Cientistas descobriram que os cangurus gigantes, como o Protemnodon, se extinguiram por causa de mudanças climáticas que transformaram florestas tropicais em desertos. A pesquisa, publicada na revista PLOS One, mostra que esses animais, que pesavam até 170 quilos e viveram na Austrália há cerca de cinco milhões de anos, enfrentaram dificuldades quando o clima se tornou mais seco e instável há cerca de 300 mil anos. Os pesquisadores usaram novas técnicas para analisar fósseis antigos, comparando substâncias químicas de dentes e rochas, o que ajudou a entender os hábitos alimentares e os deslocamentos dos cangurus. Eles descobriram que esses animais preferiam ficar perto de casa durante esse período crítico, o que pode ter contribuído para sua extinção. Algumas espécies de cangurus gigantes sobreviveram em outras partes da Austrália e em Papua-Nova Guiné, com as últimas populações conhecidas até cerca de 40 mil anos atrás. O cientista Anthony Dosseto destacou que essas novas técnicas permitem uma análise mais detalhada da extinção da megafauna australiana.

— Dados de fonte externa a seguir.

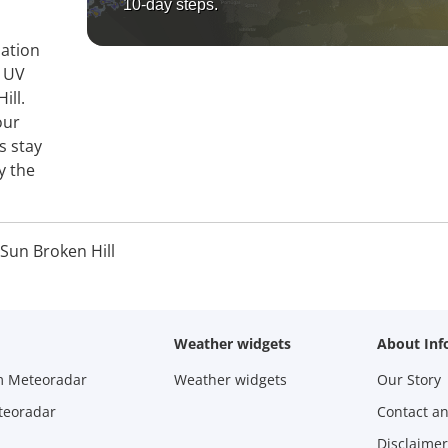
10-day steps.
mation
, UV
ill.
our
s stay
y the
Sun Broken Hill
Weather widgets
About Inf
m Meteoradar
Weather widgets
Our Story
teoradar
Contact a
Disclaimer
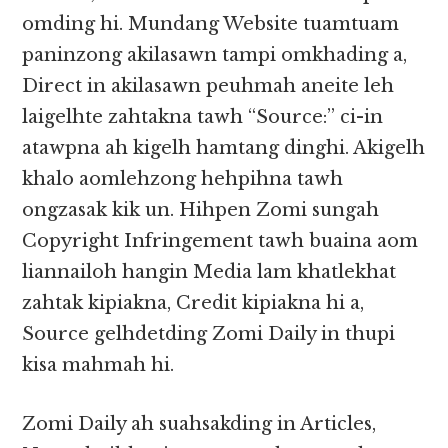
omding hi. Mundang Website tuamtuam
paninzong akilasawn tampi omkhading a,
Direct in akilasawn peuhmah aneite leh
laigelhte zahtakna tawh “Source:” ci-in
atawpna ah kigelh hamtang dinghi. Akigelh
khalo aomlehzong hehpihna tawh
ongzasak kik un. Hihpen Zomi sungah
Copyright Infringement tawh buaina aom
liannailoh hangin Media lam khatlekhat
zahtak kipiakna, Credit kipiakna hi a,
Source gelhdetding Zomi Daily in thupi
kisa mahmah hi.
Zomi Daily ah suahsakding in Articles,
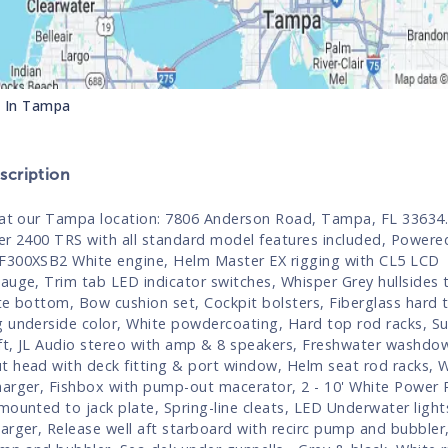
s In
Tampa
cription
 at our Tampa location: 7806 Anderson Road, Tampa, FL 33634
er 2400 TRS with all standard model features included, Powere
300XSB2 White engine, Helm Master EX rigging with CL5 LCD
auge, Trim tab LED indicator switches, Whisper Grey hullsides to
te bottom, Bow cushion set, Cockpit bolsters, Fiberglass hard t
 underside color, White powdercoating, Hard top rod racks, Su
t, JL Audio stereo with amp & 8 speakers, Freshwater washdo
 head with deck fitting & port window, Helm seat rod racks, W
arger, Fishbox with pump-out macerator, 2 - 10' White Power P
mounted to jack plate, Spring-line cleats, LED Underwater light
arger, Release well aft starboard with recirc pump and bubbler,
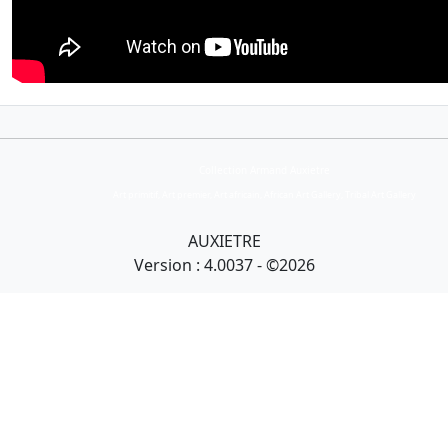
Collection Armand Auxietre
Art primitif, Art premier, Art africain, African Art Gallery, Tribal Art Gallery
AUXIETRE
Version : 4.0037 - ©2026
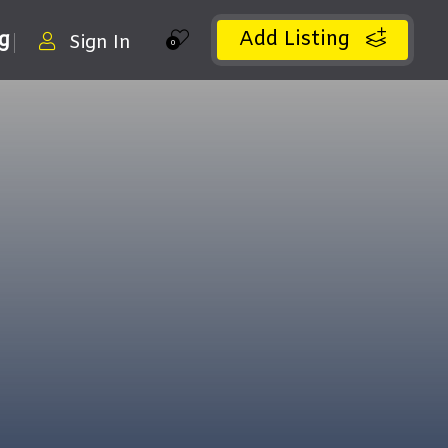
Add Listing
ng
Sign In
0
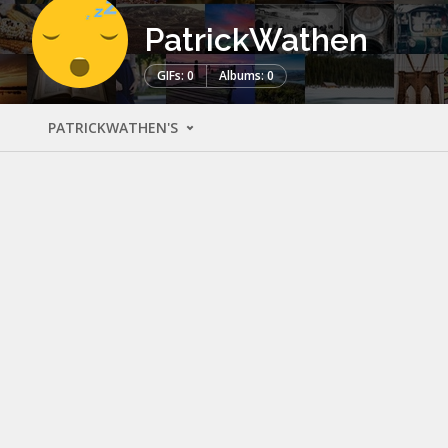
PatrickWathen
GIFs: 0
Albums: 0
PATRICKWATHEN'S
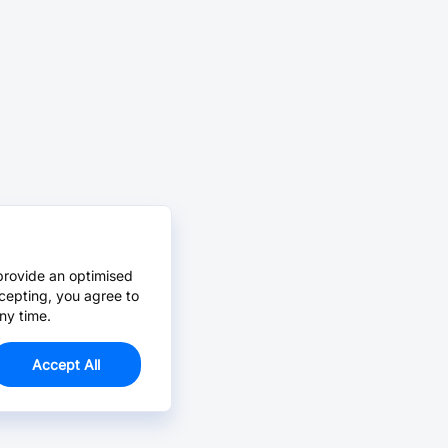
provide an optimised
cepting, you agree to
ny time.
Accept All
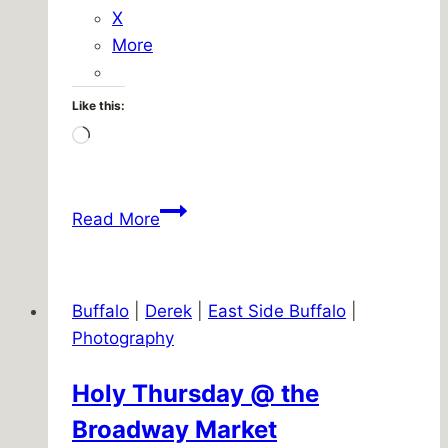
X
More
Like this:
Loading…
Around
Read More
the
neighborhood
Buffalo
|
Derek
|
East Side Buffalo
|
Photography
Holy Thursday @ the
Broadway Market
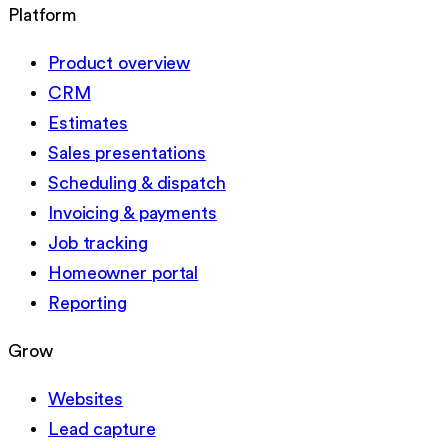
Platform
Product overview
CRM
Estimates
Sales presentations
Scheduling & dispatch
Invoicing & payments
Job tracking
Homeowner portal
Reporting
Grow
Websites
Lead capture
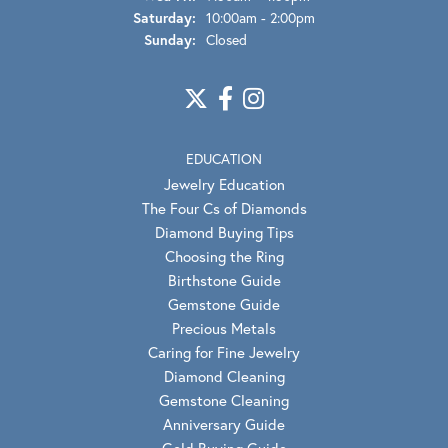
Saturday:
10:00am - 2:00pm
Sunday:
Closed
EDUCATION
Jewelry Education
The Four Cs of Diamonds
Diamond Buying Tips
Choosing the Ring
Birthstone Guide
Gemstone Guide
Precious Metals
Caring for Fine Jewelry
Diamond Cleaning
Gemstone Cleaning
Anniversary Guide
Gold Buying Guide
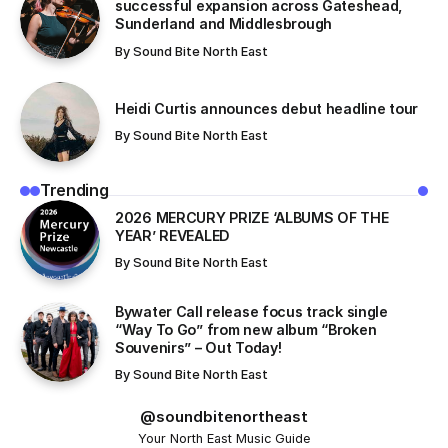
successful expansion across Gateshead,
Sunderland and Middlesbrough
By
Sound Bite North East
Heidi Curtis announces debut headline tour
By
Sound Bite North East
Trending
​2026 MERCURY PRIZE ‘ALBUMS OF THE
YEAR’ REVEALED
By
Sound Bite North East
Bywater Call release focus track single
“Way To Go” from new album “Broken
Souvenirs” – Out Today!
By
Sound Bite North East
@soundbitenortheast
Your North East Music Guide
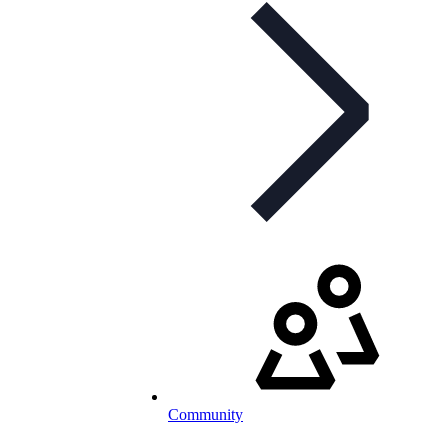
Community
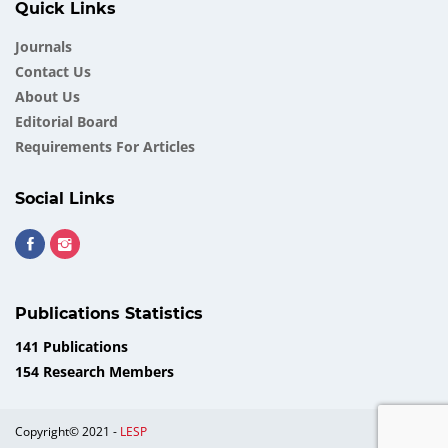
Quick Links
Journals
Contact Us
About Us
Еditorial Board
Requirements For Articles
Social Links
Publications Statistics
141 Publications
154 Research Members
Copyright© 2021 -
LESP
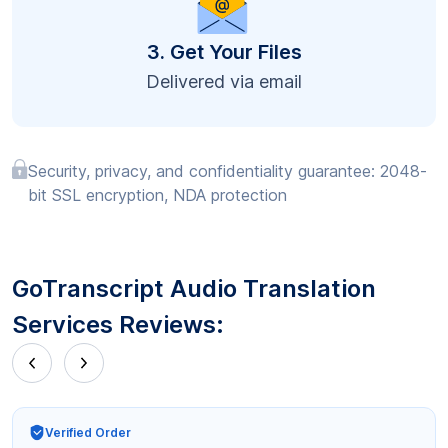
3. Get Your Files
Delivered via email
Security, privacy, and confidentiality guarantee: 2048-
bit SSL encryption, NDA protection
GoTranscript Audio Translation
Services Reviews:
Verified Order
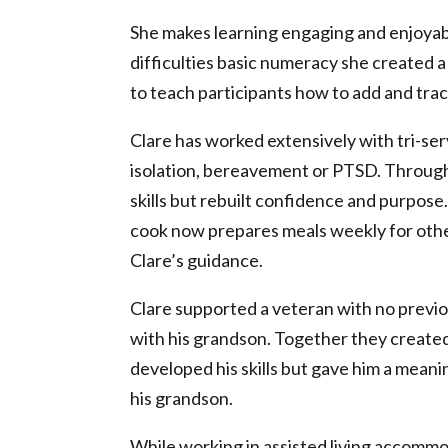
She makes learning engaging and enjoyab
difficulties basic numeracy she created a
to teach participants how to add and trac
Clare has worked extensively with tri-s
isolation, bereavement or PTSD. Through 
skills but rebuilt confidence and purpose
cook now prepares meals weekly for othe
Clare’s guidance.
Clare supported a veteran with no previo
with his grandson. Together they created
developed his skills but gave him a mean
his grandson.
While working in assisted living accom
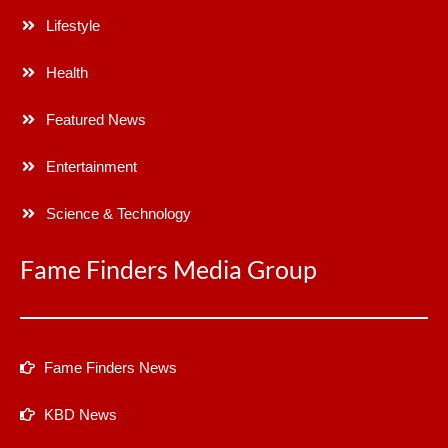
Lifestyle
Health
Featured News
Entertainment
Science & Technology
Fame Finders Media Group
Fame Finders News
KBD News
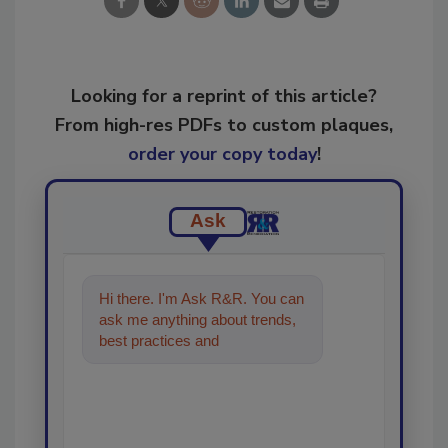
Looking for a reprint of this article?
From high-res PDFs to custom plaques,
order your copy today
!
Ask
Hi there. I'm Ask R&R. You can
ask me anything about trends,
best practices and technologies
in the restoration,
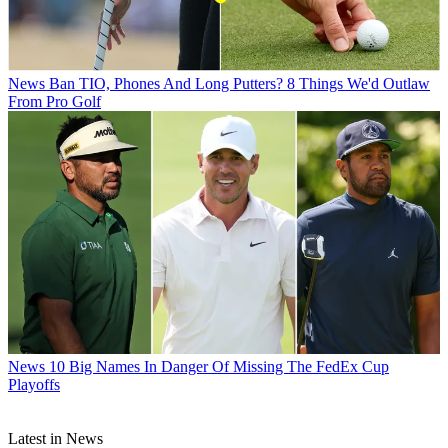
News
Ban TIO, Phones And Long Putters? 8 Things We'd Outlaw
From Pro Golf
News
10 Big Names In Danger Of Missing The FedEx Cup
Playoffs
Latest in News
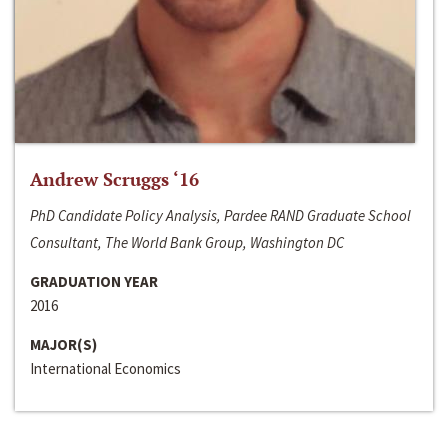
Andrew Scruggs ‘16
PhD Candidate Policy Analysis, Pardee RAND Graduate School
Consultant, The World Bank Group, Washington DC
GRADUATION YEAR
2016
MAJOR(S)
International Economics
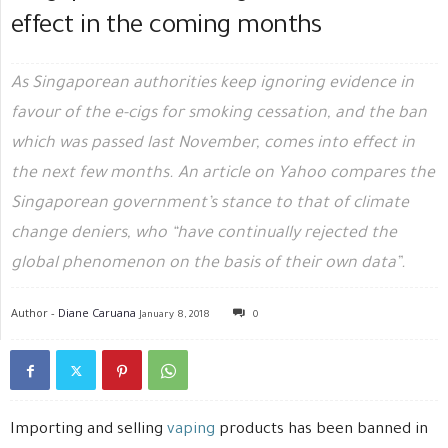
effect in the coming months
As Singaporean authorities keep ignoring evidence in
favour of the e-cigs for smoking cessation, and the ban
which was passed last November, comes into effect in
the next few months. An article on Yahoo compares the
Singaporean government’s stance to that of climate
change deniers, who “have continually rejected the
global phenomenon on the basis of their own data”.
Author -
Diane Caruana
January 8, 2018
0
Importing and selling
vaping
products has been banned in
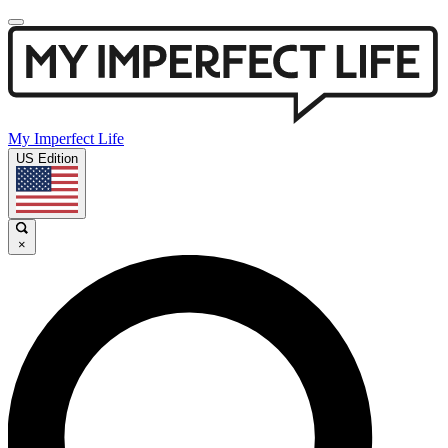
My Imperfect Life
US Edition
×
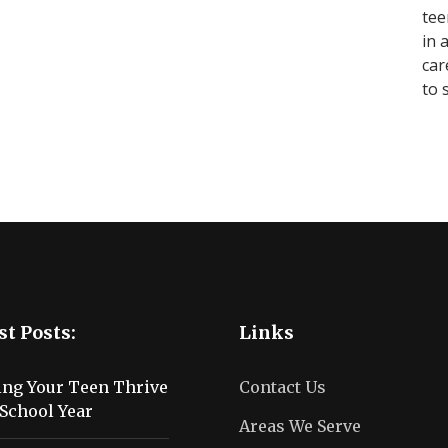
tee
in 
car
to 
st Posts:
Links
ing Your Teen Thrive
Contact Us
School Year
Areas We Serve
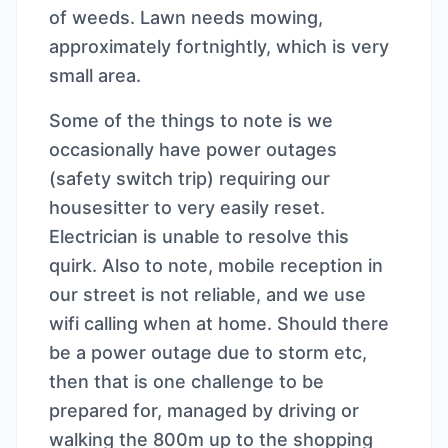
of weeds. Lawn needs mowing,
approximately fortnightly, which is very
small area.
Some of the things to note is we
occasionally have power outages
(safety switch trip) requiring our
housesitter to very easily reset.
Electrician is unable to resolve this
quirk. Also to note, mobile reception in
our street is not reliable, and we use
wifi calling when at home. Should there
be a power outage due to storm etc,
then that is one challenge to be
prepared for, managed by driving or
walking the 800m up to the shopping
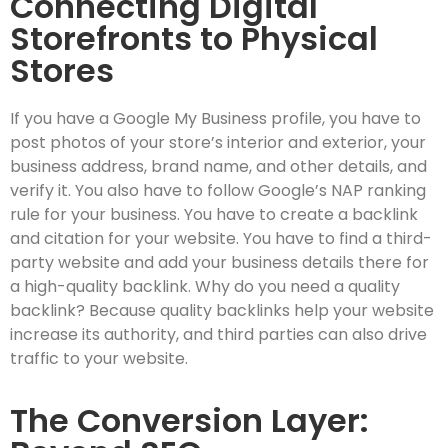
Connecting Digital
Storefronts to Physical
Stores
If you have a Google My Business profile, you have to
post photos of your store’s interior and exterior, your
business address, brand name, and other details, and
verify it. You also have to follow Google’s NAP ranking
rule for your business. You have to create a backlink
and citation for your website. You have to find a third-
party website and add your business details there for
a high-quality backlink. Why do you need a quality
backlink? Because quality backlinks help your website
increase its authority, and third parties can also drive
traffic to your website.
The Conversion Layer:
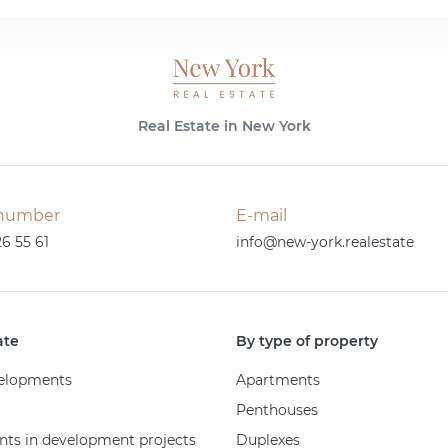
Real Estate in New York
number
E-mail
26 55 61
info@new-york.realestate
ate
By type of property
elopments
Apartments
Penthouses
ts in development projects
Duplexes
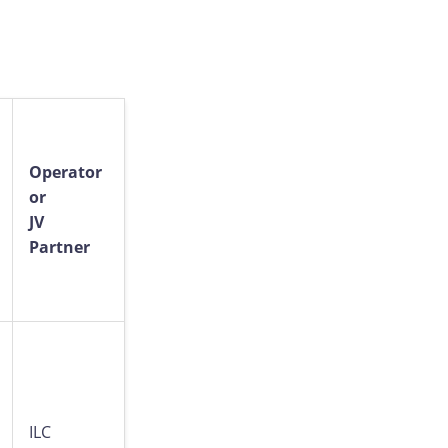
Operator
or
JV
Partner
ILC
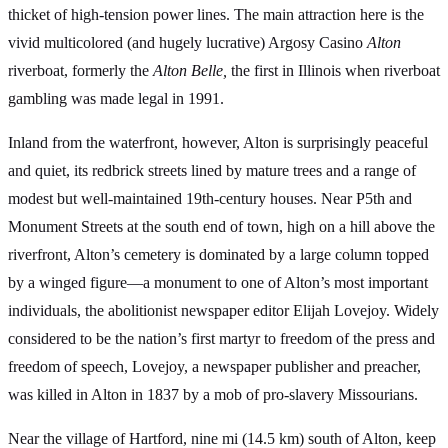
thicket of high-tension power lines. The main attraction here is the
vivid multicolored (and hugely lucrative) Argosy Casino
Alton
riverboat, formerly the
Alton Belle,
the first in Illinois when riverboat
gambling was made legal in 1991.
Inland from the waterfront, however, Alton is surprisingly peaceful
and quiet, its redbrick streets lined by mature trees and a range of
modest but well-maintained 19th-century houses. Near P5th and
Monument Streets at the south end of town, high on a hill above the
riverfront, Alton’s cemetery is dominated by a large column topped
by a winged figure—a monument to one of Alton’s most important
individuals, the abolitionist newspaper editor Elijah Lovejoy. Widely
considered to be the nation’s first martyr to freedom of the press and
freedom of speech, Lovejoy, a newspaper publisher and preacher,
was killed in Alton in 1837 by a mob of pro-slavery Missourians.
Near the village of Hartford, nine mi (14.5 km) south of Alton, keep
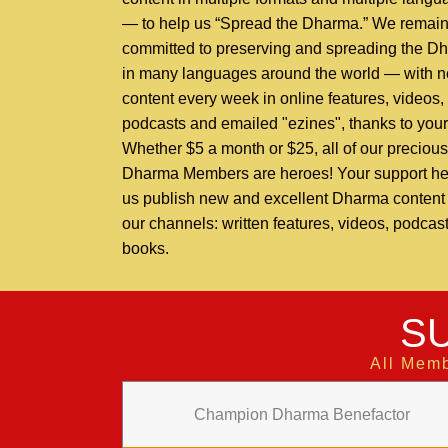
— to help us “Spread the Dharma.” We remai
committed to preserving and spreading the D
in many languages around the world — with 
content every week in online features, videos,
podcasts and emailed "ezines", thanks to your
Whether $5 a month or $25, all of our precious
Dharma Members are heroes! Your support he
us publish new and excellent Dharma content t
our channels: written features, videos, podcas
books.
S
All Memb
Champion Dharma Benefactor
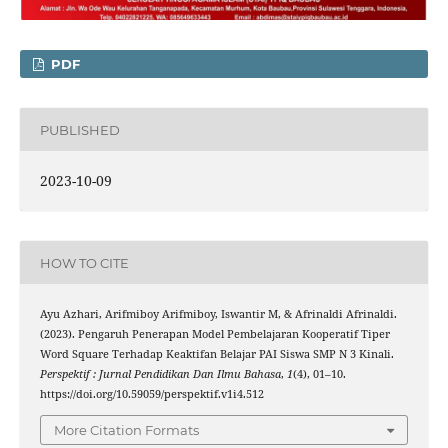
PDF
PUBLISHED
2023-10-09
HOW TO CITE
Ayu Azhari, Arifmiboy Arifmiboy, Iswantir M, & Afrinaldi Afrinaldi.
(2023). Pengaruh Penerapan Model Pembelajaran Kooperatif Tiper
Word Square Terhadap Keaktifan Belajar PAI Siswa SMP N 3 Kinali.
Perspektif : Jurnal Pendidikan Dan Ilmu Bahasa
,
1
(4), 01–10.
https://doi.org/10.59059/perspektif.v1i4.512
More Citation Formats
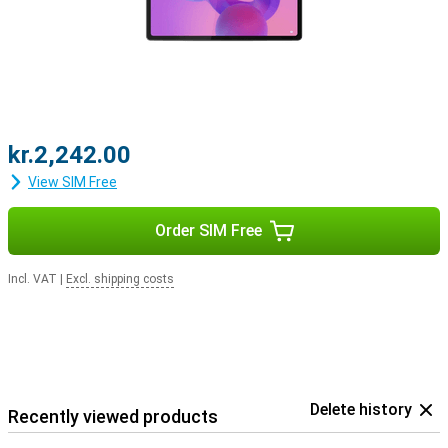
kr.2,242.00
View SIM Free
Order SIM Free
Incl. VAT
|
Excl. shipping costs
Delete history
Recently viewed products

Cientistas revelaram que os cangurus gigantes, como o Protemnodon, extinguiram-se devido a uma “turbulência climática” que transformou florestas tropicais em desertos. A pesquisa foi publicada na revista PLOS One nesta quinta-feira.
Os cangurus, que pesavam até 170 quilos, habitaram a Austrália há cerca de cinco milhões de anos. A equipe de pesquisa utilizou novas técnicas para analisar fósseis antigos, comparando substâncias químicas de dentes fossilizados e rochas. Essa abordagem permitiu entender os hábitos alimentares e os deslocamentos dos animais.
O cientista Scott Hocknull, do Museu de Queensland, comparou a técnica a “rastreador GPS” de épocas passadas. Os pesquisadores descobriram que os cangurus gigantes viviam em florestas tropicais exuberantes, mas começaram a enfrentar dificuldades quando o clima se tornou “cada vez mais seco e instável” há cerca de 300 mil anos.
A pesquisa sugere que a preferência dos cangurus em permanecer perto de casa durante esse período crítico pode ter contribuído para sua extinção. Espécies de cangurus gigantes sobreviveram em outras regiões da Austrália e em Papua-Nova Guiné, com as últimas populações conhecidas até cerca de 40 mil anos atrás.
O cientista Anthony Dosseto, do Laboratório de Geocronologia de Isotópicos de Wollongong, destacou que as novas técnicas permitem uma análise mais detalhada da extinção da megafauna australiana. Ele afirmou que isso possibilita a construção de cenários de extinção mais precisos, abordando o tema de forma individual e específica.